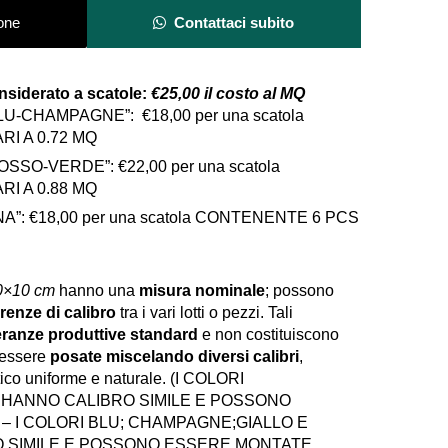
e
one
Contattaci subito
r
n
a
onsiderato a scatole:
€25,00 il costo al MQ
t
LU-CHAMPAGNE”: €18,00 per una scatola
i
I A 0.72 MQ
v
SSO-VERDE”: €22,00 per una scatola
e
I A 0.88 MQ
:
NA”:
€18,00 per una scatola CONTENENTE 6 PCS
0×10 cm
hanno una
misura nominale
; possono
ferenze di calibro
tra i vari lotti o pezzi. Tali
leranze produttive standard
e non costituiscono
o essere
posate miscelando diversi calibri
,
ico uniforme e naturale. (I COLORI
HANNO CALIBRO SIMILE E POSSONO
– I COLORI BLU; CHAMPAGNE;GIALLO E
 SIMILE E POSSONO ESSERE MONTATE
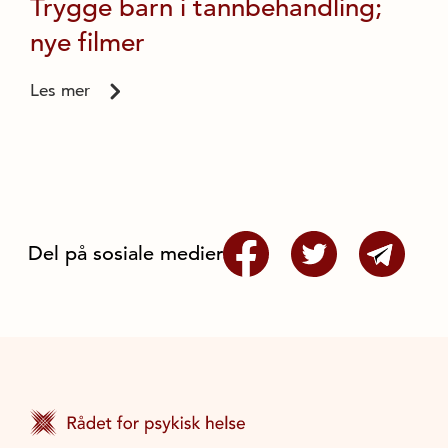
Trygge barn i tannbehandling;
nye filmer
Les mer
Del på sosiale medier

...

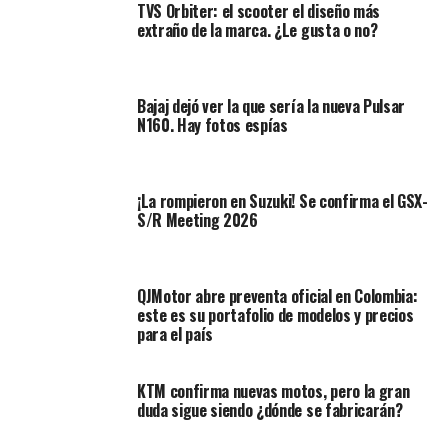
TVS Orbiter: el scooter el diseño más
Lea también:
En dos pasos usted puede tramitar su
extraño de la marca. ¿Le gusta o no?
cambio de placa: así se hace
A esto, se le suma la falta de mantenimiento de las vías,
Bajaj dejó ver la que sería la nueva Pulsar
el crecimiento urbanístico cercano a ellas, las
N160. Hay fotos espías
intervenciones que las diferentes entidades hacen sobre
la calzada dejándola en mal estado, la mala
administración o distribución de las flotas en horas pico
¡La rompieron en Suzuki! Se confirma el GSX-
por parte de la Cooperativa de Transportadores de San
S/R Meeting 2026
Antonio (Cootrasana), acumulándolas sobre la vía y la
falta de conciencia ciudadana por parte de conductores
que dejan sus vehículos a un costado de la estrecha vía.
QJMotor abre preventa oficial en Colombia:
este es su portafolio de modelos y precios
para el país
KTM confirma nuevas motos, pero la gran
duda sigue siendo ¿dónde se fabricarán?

- What is needed: Write down exactly the span of lines above from the one containing "Trygge barn i tannbehandling;" to the one containing "Del på sosiale medier", both ends included.

- Output below:
Trygge barn i tannbehandling;
nye filmer
Les mer
Del på sosiale medier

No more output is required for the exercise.